After trying to nap for most of a 9-hour layover in Egypt’s Cairo airport, I met up with Sallie, the team lead for our deployment. Our journey started there. From the moment we met up I found I was learning so much from her as she shared story after story from her 12 previous deployments from all over the world.
The good, the bad, and the ugly
We got to Khartoum and made contact with the team before us – you know, learning the good, the bad, and the ugly about the situation.
This was Sudan, a country reeling from the secession of 75% of it’s oil and industry in 2011 with the creation of the new country South Sudan, and this was Khartoum, a city reeling from the wake of floods which had left thousands of families homeless with little to rebuild with.
Heading into the field we were deploying the remainder of 504 tents that had been allocated to Abulgaism, El Kryab and it’s surrounding areas and supporting the distribution of 1,000 tents about four hours south in an area known as the White Nile. Standing at ground-zero there wasn’t the typical flood line you’d find on buildings or walls that remained standing in flood water. This was a typical desert flash flood. The type that creates desert wadis (wah-dees, an Arabic term for the canyons carved out by flash floods). Or in this case, the type that looks more like a bomb has gone off than a flood has crashed through.

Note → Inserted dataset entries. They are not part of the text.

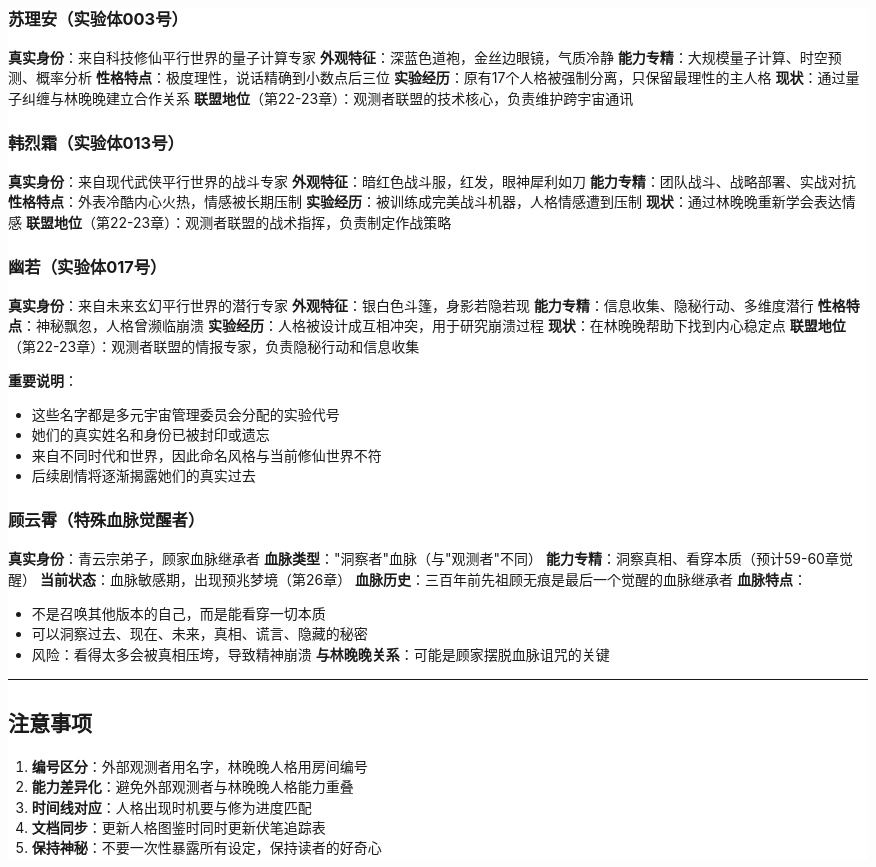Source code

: ### 苏理安（实验体003号）
**真实身份**：来自科技修仙平行世界的量子计算专家
**外观特征**：深蓝色道袍，金丝边眼镜，气质冷静
**能力专精**：大规模量子计算、时空预测、概率分析
**性格特点**：极度理性，说话精确到小数点后三位
**实验经历**：原有17个人格被强制分离，只保留最理性的主人格
**现状**：通过量子纠缠与林晚晚建立合作关系
**联盟地位**（第22-23章）：观测者联盟的技术核心，负责维护跨宇宙通讯

### 韩烈霜（实验体013号）
**真实身份**：来自现代武侠平行世界的战斗专家
**外观特征**：暗红色战斗服，红发，眼神犀利如刀
**能力专精**：团队战斗、战略部署、实战对抗
**性格特点**：外表冷酷内心火热，情感被长期压制
**实验经历**：被训练成完美战斗机器，人格情感遭到压制
**现状**：通过林晚晚重新学会表达情感
**联盟地位**（第22-23章）：观测者联盟的战术指挥，负责制定作战策略

### 幽若（实验体017号）
**真实身份**：来自未来玄幻平行世界的潜行专家
**外观特征**：银白色斗篷，身影若隐若现
**能力专精**：信息收集、隐秘行动、多维度潜行
**性格特点**：神秘飘忽，人格曾濒临崩溃
**实验经历**：人格被设计成互相冲突，用于研究崩溃过程
**现状**：在林晚晚帮助下找到内心稳定点
**联盟地位**（第22-23章）：观测者联盟的情报专家，负责隐秘行动和信息收集

**重要说明**：
- 这些名字都是多元宇宙管理委员会分配的实验代号
- 她们的真实姓名和身份已被封印或遗忘
- 来自不同时代和世界，因此命名风格与当前修仙世界不符
- 后续剧情将逐渐揭露她们的真实过去

### 顾云霄（特殊血脉觉醒者）
**真实身份**：青云宗弟子，顾家血脉继承者
**血脉类型**："洞察者"血脉（与"观测者"不同）
**能力专精**：洞察真相、看穿本质（预计59-60章觉醒）
**当前状态**：血脉敏感期，出现预兆梦境（第26章）
**血脉历史**：三百年前先祖顾无痕是最后一个觉醒的血脉继承者
**血脉特点**：
- 不是召唤其他版本的自己，而是能看穿一切本质
- 可以洞察过去、现在、未来，真相、谎言、隐藏的秘密
- 风险：看得太多会被真相压垮，导致精神崩溃
**与林晚晚关系**：可能是顾家摆脱血脉诅咒的关键

---

## 注意事项

1. **编号区分**：外部观测者用名字，林晚晚人格用房间编号
2. **能力差异化**：避免外部观测者与林晚晚人格能力重叠
3. **时间线对应**：人格出现时机要与修为进度匹配
4. **文档同步**：更新人格图鉴时同时更新伏笔追踪表
5. **保持神秘**：不要一次性暴露所有设定，保持读者的好奇心
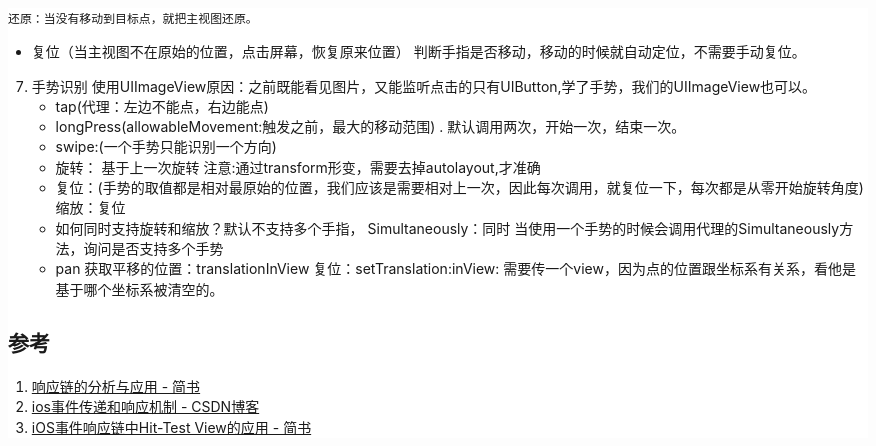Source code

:     还原：当没有移动到目标点，就把主视图还原。
*   复位（当主视图不在原始的位置，点击屏幕，恢复原来位置）
    判断手指是否移动，移动的时候就自动定位，不需要手动复位。
 
7. 手势识别
    使用UIImageView原因：之前既能看见图片，又能监听点击的只有UIButton,学了手势，我们的UIImageView也可以。
    * tap(代理：左边不能点，右边能点)
    * longPress(allowableMovement:触发之前，最大的移动范围)
        . 默认调用两次，开始一次，结束一次。
    * swipe:(一个手势只能识别一个方向)
    * 旋转：
      基于上一次旋转
    注意:通过transform形变，需要去掉autolayout,才准确
    * 复位：(手势的取值都是相对最原始的位置，我们应该是需要相对上一次，因此每次调用，就复位一下，每次都是从零开始旋转角度)
      缩放：复位
    * 如何同时支持旋转和缩放？默认不支持多个手指，
      Simultaneously：同时
      当使用一个手势的时候会调用代理的Simultaneously方法，询问是否支持多个手势
    * pan
      获取平移的位置：translationInView
      复位：setTranslation:inView: 需要传一个view，因为点的位置跟坐标系有关系，看他是基于哪个坐标系被清空的。


## 参考

1. [响应链的分析与应用 - 简书](https://www.jianshu.com/p/223320ceb494)
2. [ios事件传递和响应机制 - CSDN博客](https://blog.csdn.net/aa841538513/article/details/77046765)
3. [iOS事件响应链中Hit-Test View的应用 - 简书](https://www.jianshu.com/p/d8512dff2b3e#%E6%80%BB%E7%BB%93)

Human connection brings us together
When you head into a disaster zone there’s nothing you can do to prepare you for what you’re about to see – but no matter where you are on this planet it’s the human connection that brings us together.
It’s fumbling through broken Arabic you’ve been picking up with each passing day that brings a smile to the locals as they see you trying. Or sitting with local non-governmental organization (NGO) volunteers in your spare time (to their utter delight) and learning the Arabic alphabet and common phrases.
It’s the swarm of kids you gather around while kicking around a deflated football. Trying to give them some distraction from the situation while their family builds a new home.
True meaning of hospitality
It’s learning the true meaning of hospitality from a family of five with barely enough to support themselves, who would be insulted if you hadn’t sat down to share a cup of tea, even though you’ve only ever drunk one other cup of tea in your lifetime.
We take the Internet for granted and don't realise what it's like to have a country just switch it off. Or what it’s like to see columns of smoke along the city’s skyline as riots lead to the slow burn of a city and riot police race through the streets. And in the wake of evacuation from the field in the interest of safety it is only further motivation to get back into the field as quickly as possible to get aid to those that need it most.
Help these families
The need was everywhere and in the grand scheme of things we played a small part. However, it’s that small part that will help these families get back to their routines, rebuild their lives and homes, and it may just be the small part that gets them through their day when all seemed lost.
Even though the SRT is now safe at home, Plan International continue to act as our implementing partner in White Nile and distribute ShelterBox disaster relief tents to families displaced by flash floods.